Mettendo tutto insieme abbiamo: KUR… e se tanto mi dà tanto come minimo la parola finale sarà KURT, che dite? Chiaro che bisognerà attendere l’uscita del titolo della puntata numero 13, però mi sembra palese…che tutto questo abbia a che fare con il piano di Sandstorm per il nostro Weller? Speriamo ci diano qualche lettera in più così da mettere insieme i pezzi di queste parole stile scarabeo (il gioco per intenderci…)!

Detto questo, la puntata è stata come dire “frenetica ma statica“, non so se mi sono spiegata! Ok, non credo, ci riprovo. Come sempre, anche questo episodio è stato ricco di azione e non ultimo di una giusta dose di “ansia”, il che ha reso tutto frenetico ovviamente; però dal punto di vista della trama orizzontale solo gli ultimi secondi sono stati “decisivi” per altro portando in scena un nuovo personaggio femminile del tutto ignoto ai più (ovvero me per esempio). Devo dire che per me la cosa più bella è che si lavori sui tattoo, d’altronde se Remi ha deciso di sottoporsi a quest’opera d’arte vivente ci saranno dei validissimi motivi e, finora, tutti i tatuaggi sono stati sempre legati a eventi della mala o comunque che potessero (o avessero in passato) ledere alla sicurezza della popolazione. Il che se ci pensiamo è molto strano visto che Sandstorm in teoria (e secondo quanto ha prospettato l’FBI) sta progettando l’attacco terroristico più imponente degli ultimi vent’anni… Eppure finora hanno fornito solo informazioni per sventare crimini o catturare assassini. E se il piano fosse un altro? O meglio, se il piano non prevedesse (ingenti) vittime civili? Se fosse qualcosa mirato contro le istituzioni? Avete presente V per vendetta? Ecco, e se fosse una cosa simile? Comunque, per tornare al punto di partenza, la puntata è stata “statica” proprio perché non è stata evolutiva dal lato della storia globale, non sappiamo ancora niente di niente di Kurt e della fase due.

Il caso del giorno ci riporta in contatto con Keaton, l’agente della CIA che ha torturato Jane per mesi e che abbiamo visto in Bulgaria nella puntata che ha portato all’avvicinamento tra Weller e Naz (ma ci torniamo dopo). Ora, io ve lo dico: a me Keaton piace. E’ uno stronzo? Sì assolutamente sì. Fa il suo lavoro? Sì, decisamente. E in tutto questo io gli credo quando dice a Jane “Non c’era niente di personale, facevo quello che mi hanno detto di fare“. Ovviamente ci sono dei limiti a quello che si dovrebbe fare (tipo ammazzare di botte qualcuno non è bello neanche se ti dicono di farlo), ma dobbiamo ricordarci che si tratta della CIA e dell’FBI e non guardano in faccia a nessuno per ottenere ciò che vogliono.

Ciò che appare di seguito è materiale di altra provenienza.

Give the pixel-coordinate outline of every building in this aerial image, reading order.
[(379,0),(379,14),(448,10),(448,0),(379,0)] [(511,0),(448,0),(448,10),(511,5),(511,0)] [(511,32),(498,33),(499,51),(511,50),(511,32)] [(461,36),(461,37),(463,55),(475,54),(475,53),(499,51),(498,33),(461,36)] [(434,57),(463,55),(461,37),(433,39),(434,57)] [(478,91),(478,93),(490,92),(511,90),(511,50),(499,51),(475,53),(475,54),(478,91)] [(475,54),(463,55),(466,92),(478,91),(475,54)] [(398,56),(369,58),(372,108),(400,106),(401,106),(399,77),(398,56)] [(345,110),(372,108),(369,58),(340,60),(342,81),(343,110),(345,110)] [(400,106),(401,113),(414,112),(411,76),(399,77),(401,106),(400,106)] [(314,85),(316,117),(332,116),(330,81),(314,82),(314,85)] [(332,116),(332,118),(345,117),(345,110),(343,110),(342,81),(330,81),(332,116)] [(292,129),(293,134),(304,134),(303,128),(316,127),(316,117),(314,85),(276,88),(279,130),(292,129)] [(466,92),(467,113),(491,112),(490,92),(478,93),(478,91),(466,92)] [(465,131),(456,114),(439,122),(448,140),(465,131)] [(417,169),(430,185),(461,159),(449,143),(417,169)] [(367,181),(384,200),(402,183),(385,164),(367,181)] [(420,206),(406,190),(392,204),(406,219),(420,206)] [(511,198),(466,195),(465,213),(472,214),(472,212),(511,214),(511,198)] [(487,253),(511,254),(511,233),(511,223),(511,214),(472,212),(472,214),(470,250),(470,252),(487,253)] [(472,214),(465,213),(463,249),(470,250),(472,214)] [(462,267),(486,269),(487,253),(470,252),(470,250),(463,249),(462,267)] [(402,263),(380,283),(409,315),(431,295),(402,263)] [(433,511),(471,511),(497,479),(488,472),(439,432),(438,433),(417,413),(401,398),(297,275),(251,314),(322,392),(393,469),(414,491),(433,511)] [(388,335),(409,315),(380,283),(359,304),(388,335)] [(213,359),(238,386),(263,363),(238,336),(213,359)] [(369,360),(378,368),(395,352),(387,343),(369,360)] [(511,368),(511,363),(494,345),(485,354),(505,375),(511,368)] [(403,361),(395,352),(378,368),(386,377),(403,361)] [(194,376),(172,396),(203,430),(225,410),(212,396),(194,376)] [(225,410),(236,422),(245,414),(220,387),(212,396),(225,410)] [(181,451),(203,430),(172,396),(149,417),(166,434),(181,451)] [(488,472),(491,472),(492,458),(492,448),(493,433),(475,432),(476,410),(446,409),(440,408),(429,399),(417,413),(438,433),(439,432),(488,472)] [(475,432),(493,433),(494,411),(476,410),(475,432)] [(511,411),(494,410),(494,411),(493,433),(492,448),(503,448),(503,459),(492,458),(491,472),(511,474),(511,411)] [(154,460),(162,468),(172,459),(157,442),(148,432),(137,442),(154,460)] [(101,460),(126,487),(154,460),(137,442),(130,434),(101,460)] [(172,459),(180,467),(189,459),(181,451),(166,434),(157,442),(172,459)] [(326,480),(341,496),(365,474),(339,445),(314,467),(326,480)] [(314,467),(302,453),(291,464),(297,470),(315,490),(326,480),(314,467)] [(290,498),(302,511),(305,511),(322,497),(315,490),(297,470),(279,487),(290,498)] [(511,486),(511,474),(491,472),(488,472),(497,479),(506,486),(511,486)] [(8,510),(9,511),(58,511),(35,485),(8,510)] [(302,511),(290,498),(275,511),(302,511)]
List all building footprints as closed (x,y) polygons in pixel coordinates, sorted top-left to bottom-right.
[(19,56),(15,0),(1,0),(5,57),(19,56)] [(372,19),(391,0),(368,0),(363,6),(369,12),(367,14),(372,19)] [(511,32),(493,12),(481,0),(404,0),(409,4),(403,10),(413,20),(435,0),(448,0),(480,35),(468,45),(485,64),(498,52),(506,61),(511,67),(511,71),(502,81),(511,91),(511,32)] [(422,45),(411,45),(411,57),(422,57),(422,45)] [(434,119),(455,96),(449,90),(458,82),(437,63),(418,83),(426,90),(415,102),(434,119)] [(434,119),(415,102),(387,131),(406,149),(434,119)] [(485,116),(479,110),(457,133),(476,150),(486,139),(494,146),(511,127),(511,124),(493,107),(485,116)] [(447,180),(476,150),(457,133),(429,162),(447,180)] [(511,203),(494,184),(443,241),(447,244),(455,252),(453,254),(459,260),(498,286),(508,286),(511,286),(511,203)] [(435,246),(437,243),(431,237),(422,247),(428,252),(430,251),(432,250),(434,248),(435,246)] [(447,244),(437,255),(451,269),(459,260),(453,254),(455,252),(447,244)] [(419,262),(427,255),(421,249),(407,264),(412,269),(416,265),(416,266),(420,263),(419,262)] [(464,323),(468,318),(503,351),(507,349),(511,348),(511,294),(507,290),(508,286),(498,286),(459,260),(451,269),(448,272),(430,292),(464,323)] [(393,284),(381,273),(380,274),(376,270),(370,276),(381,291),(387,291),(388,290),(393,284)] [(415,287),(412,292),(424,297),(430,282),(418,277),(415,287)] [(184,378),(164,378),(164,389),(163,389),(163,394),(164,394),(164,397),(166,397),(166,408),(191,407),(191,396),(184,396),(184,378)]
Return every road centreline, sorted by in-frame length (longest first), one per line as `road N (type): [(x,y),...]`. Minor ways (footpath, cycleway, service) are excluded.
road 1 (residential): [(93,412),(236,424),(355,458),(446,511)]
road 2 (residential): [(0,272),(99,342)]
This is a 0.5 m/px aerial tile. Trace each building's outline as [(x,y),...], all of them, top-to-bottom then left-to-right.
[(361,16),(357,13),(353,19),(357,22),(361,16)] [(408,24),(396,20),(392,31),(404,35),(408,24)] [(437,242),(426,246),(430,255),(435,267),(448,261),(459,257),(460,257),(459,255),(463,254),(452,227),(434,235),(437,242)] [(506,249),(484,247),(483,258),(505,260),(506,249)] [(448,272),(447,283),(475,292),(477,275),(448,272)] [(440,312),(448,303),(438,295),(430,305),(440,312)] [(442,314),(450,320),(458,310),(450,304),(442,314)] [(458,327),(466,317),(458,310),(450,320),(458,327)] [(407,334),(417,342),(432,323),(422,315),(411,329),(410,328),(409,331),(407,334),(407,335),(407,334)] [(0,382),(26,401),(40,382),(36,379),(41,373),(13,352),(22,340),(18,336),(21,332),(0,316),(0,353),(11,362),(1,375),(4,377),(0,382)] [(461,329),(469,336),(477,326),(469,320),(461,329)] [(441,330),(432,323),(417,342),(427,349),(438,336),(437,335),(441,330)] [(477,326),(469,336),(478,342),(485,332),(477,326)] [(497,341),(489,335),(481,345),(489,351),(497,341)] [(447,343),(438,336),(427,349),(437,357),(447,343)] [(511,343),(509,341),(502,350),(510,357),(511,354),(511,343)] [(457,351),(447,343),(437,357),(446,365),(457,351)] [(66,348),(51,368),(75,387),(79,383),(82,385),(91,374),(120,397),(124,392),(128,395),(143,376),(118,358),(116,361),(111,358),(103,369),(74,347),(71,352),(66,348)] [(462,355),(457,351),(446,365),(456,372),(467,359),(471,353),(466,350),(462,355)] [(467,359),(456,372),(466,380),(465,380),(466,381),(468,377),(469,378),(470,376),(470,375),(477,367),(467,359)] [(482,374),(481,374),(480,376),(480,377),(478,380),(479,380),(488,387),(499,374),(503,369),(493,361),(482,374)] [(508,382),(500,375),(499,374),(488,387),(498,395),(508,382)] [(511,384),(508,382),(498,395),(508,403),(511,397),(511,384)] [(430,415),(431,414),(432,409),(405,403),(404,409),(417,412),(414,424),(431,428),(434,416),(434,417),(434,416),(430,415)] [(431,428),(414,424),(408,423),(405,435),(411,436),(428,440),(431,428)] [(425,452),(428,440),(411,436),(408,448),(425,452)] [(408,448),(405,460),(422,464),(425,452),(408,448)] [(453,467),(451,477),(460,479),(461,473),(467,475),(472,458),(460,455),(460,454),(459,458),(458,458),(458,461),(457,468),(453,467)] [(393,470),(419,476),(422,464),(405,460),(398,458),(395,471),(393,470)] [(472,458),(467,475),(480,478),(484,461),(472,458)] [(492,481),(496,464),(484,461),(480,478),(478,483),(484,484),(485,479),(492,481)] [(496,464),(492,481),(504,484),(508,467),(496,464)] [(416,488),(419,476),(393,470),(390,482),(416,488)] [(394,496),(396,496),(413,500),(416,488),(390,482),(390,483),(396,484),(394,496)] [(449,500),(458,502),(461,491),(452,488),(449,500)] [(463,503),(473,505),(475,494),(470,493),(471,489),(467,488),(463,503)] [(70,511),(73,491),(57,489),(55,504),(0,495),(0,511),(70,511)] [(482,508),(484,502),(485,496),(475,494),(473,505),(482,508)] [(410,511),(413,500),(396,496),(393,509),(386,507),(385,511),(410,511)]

E’ corretto questo? Probabilmente no, anzi, sicuramente no, del resto però mi chiedo: un avvocato penalista che difende un criminale, non dovrebbe fare il suo lavoro ovvero garantire un processo equo al suo assistito (e se non ci fossero prove farlo scagionare)? C’è un altro film che ci spiega bene questo discorso ed è “L’avvocato del diavolo” (vi ricordate Al Pacino e un giovanissimo Keanu Reeves?) ove si vede come quando fai il tuo lavoro, devi farlo, MA quello che cambia è il COME LO FAI. A Keaton servivano informazioni da Jane, informazioni che tutti probabilmente pensano di non dover più chiederle ormai, e i metodi dell’FBI non avevano portato a nulla e così ecco le maniere forti.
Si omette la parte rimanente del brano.